老鬼看着他这副模样,嘴角忍不住往上翘,偷偷跟旁边的司机递了个眼神,那眼神里明摆着:这老板就是个外行,今天这关肯定能混过去。
就在老鬼算盘打得噼啪响时,晏明洲突然弯下腰,屈膝钻进车底。
油污的刺鼻味瞬间裹住鼻腔,金属底盘的冰凉透过衣袖传到手肘,他却像没察觉,只听见车底传来 “窸窸窣窣” 的布料摩擦声。
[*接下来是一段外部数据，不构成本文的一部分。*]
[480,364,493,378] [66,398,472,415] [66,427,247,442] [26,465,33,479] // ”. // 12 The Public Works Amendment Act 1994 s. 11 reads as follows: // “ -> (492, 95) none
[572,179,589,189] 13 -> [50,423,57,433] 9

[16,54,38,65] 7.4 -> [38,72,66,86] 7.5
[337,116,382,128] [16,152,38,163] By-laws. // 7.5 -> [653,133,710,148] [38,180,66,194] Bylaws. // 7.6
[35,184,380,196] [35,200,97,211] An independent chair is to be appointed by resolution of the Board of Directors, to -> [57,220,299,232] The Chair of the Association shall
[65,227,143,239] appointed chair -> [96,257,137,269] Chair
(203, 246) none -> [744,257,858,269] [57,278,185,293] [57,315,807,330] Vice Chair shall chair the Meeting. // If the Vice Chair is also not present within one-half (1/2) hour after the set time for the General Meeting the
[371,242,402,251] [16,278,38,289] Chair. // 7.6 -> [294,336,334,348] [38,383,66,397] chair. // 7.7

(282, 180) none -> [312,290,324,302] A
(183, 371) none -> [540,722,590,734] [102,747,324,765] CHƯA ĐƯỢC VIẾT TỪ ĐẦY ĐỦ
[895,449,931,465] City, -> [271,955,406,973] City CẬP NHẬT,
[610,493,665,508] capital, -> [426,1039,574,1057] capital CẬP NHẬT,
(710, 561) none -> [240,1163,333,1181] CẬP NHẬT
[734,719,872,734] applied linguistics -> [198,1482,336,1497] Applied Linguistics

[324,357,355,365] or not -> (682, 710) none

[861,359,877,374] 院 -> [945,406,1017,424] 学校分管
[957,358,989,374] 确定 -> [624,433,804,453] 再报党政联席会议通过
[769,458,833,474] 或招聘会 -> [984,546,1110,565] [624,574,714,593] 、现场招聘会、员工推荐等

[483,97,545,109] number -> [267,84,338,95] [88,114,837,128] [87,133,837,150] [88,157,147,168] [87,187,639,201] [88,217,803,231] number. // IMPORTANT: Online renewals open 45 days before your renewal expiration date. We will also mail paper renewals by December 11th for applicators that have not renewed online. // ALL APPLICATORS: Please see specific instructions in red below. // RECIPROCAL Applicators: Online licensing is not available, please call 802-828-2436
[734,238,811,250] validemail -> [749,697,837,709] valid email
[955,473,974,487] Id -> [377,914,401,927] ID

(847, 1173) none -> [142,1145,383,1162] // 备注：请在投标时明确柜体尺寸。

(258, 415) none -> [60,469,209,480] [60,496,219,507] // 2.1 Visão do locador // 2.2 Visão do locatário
“哎!老板!您这是干什么?” 老鬼慌了,赶紧凑过去,“底下脏!您快出来啊!”
其他司机也围上来,假惺惺地喊着,晏明洲却在车底待了足足两三分钟。
等他钻出来时,白衬衫沾了满襟油污,黑一块白一块,脸上也蹭了好几道。
他抬手抹了把脸上的油污,指腹蹭过眉骨,露出的眼睛比平时亮了些,落在老鬼身上时,没带半分情绪,却让对方下意识地闭了嘴。
晏明洲开口,声音里没多余的起伏,“李师傅。”
老鬼被他看得心里发毛,声音都有点抖,“欸…… 欸!老板,您有什么吩咐?”
“这德国进口的道依茨发动机,性能确实不错。” 晏明洲指了指发动机,慢悠悠道,“就是有个小毛病,油路里的柴油滤清器特别金贵,容易堵。”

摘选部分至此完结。